The BRET system relies on the presence of a bioluminescent and fluorescent protein. In our system, we have used NanoLuc in combination with mNeonGreen. To verify the presence of NanoLuc, a bioluminescent assay will be conducted. To verify the presence of mNeonGreen, fluorescence will be measured.



Verifying whether oligonucleotides click



A third verification step is to see whether or not the click reaction takes place and if this click reaction takes place equimolarly. Therefore, oligos will be clicked to the outer membrane proteins and incubated with complementary strands that are fluorescently labeled (see Figure 2). After some washing steps and spinning down, it is expected that the fluorescent strands will remain if and only if the oligos succesfully click. Thereby, fluorescence indicates whether oligonucleotides can be succesfully clicked to the COMBs.
Verifying Oligos Click


Figure 2: To verify whether the click reaction has occured with DBCO-modified DNA, we incubate the cells with DBCO-functionalized complementary strands. If the DBCO-modified DNA clicks, the fluorescently labeled DBCO-functionalized complementary strands will anneal with the clicked strands. In that case, the cells will remain fluorescent after a few washing steps.



DNA Strand Displacement



As we have already touched upon lightly, it has long been thought that nucleic acids had only a single role: carrying hereditary information. As discussed, the discovery that DNA could fold into higher-order structures gave way to SELEX, an evolutionary method of discovering aptamers. The construction of DNA nanostructures, however, was not only carried out through a combinatorial approach; the specificity and predictability of Watson-Crick basepairing enabled rational design for engineering at the nanoscale [1]. Initially, the designed DNA nanostructures were mostly static, but dynamic nanostructures have become available over the years. Most of these dynamic nanostructures share a common feature: they exploit a biophysical phenomenon known as DNA strand displacement.
DNA strand displacement is the workhorse of dynamic DNA technology, the field which uses DNA’s non-covalent interactions to assemble higher-order structures. It is a process where two strands with partial complementarity are hybridized. These pre-assembled DNA strands have only partial complementary, leaving room for a toehold region. When a DNA sequence with full complementary binds to this region (the input), branch migration takes place (see the figure below). In the end, the sequence with full complementary binds to the sequence, yielding the output. DNA Strand displacement
Figure C: Schematic overview of DNA strand displacement. DNA Strand displacement is initiated when the input binds to the toehold region of a partially hybridized DNA strand. After the initiation, branch migration takes place and the input fully hybridizes with its perfect match, yielding the output.

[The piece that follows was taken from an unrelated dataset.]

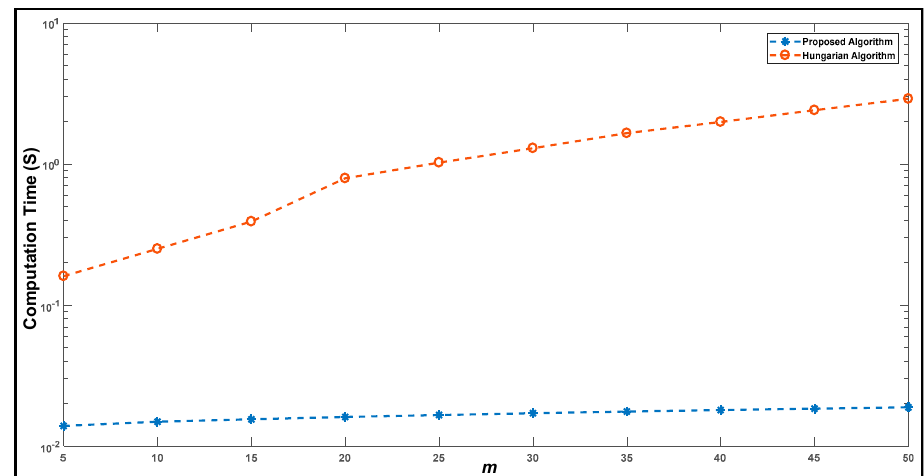
Figure 5. Computation time comparison of the proposed scheme with the Hungarian algorithm vs. m .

DNA strand-displacement is a very robust technology; the sequences of the used strands often go unreported as they play a minor role. The robustness of the technology enabled rational design of numerous nanostructures. These nanostructures include DNA walkers, strand displacement cascades and self-assembling dendrimers [1].

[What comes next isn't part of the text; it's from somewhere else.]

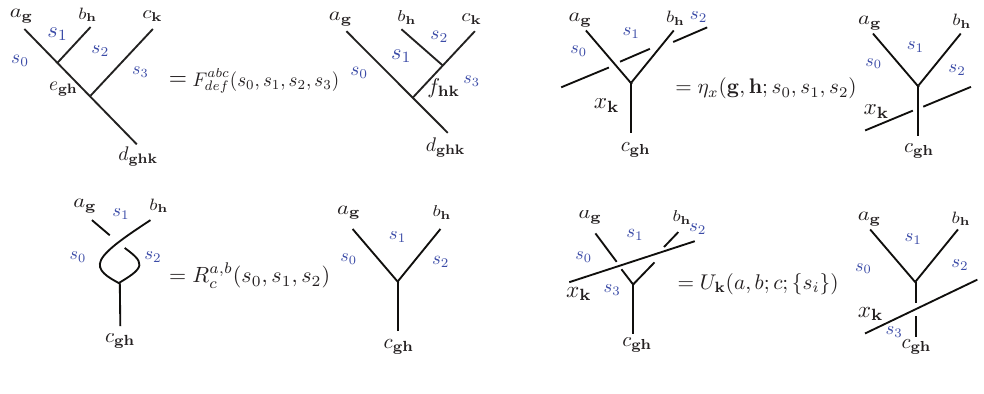
g in the regions between i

In our project, we want to bring two membrane proteins in close proximity through aptamers. To test whether a close proximity indeed triggers an intracellular signal, we used DNA to bring the membrane proteins in close proximity. DNA is the ideal probe for this purpose, as its high specificity and predictability allowed us to bring the membrane proteins in vicinity. To make the system with DNA reversible, we designed a simple system exploiting the strand displacement (see Figure 3).


Figure 3: The membrane proteins can be brought in close proximity by clicking oligonucleotides on the loops and adding a long strand complementary to both oligonucleotides. It is expected that this results in a measurable signal. The longer strand is functionalized with a toehold region. Upon addition of a strand perfectly complementary to the longer strand, the system disassembles and the signal will fade out.





[1] Zhang D.Y. and Seelig G., “Dynamic DNA nanotechnology using strand-displacement reactions.,” Nat. Chem., vol. 3, no. 2, pp. 103–13, Mar. 2011.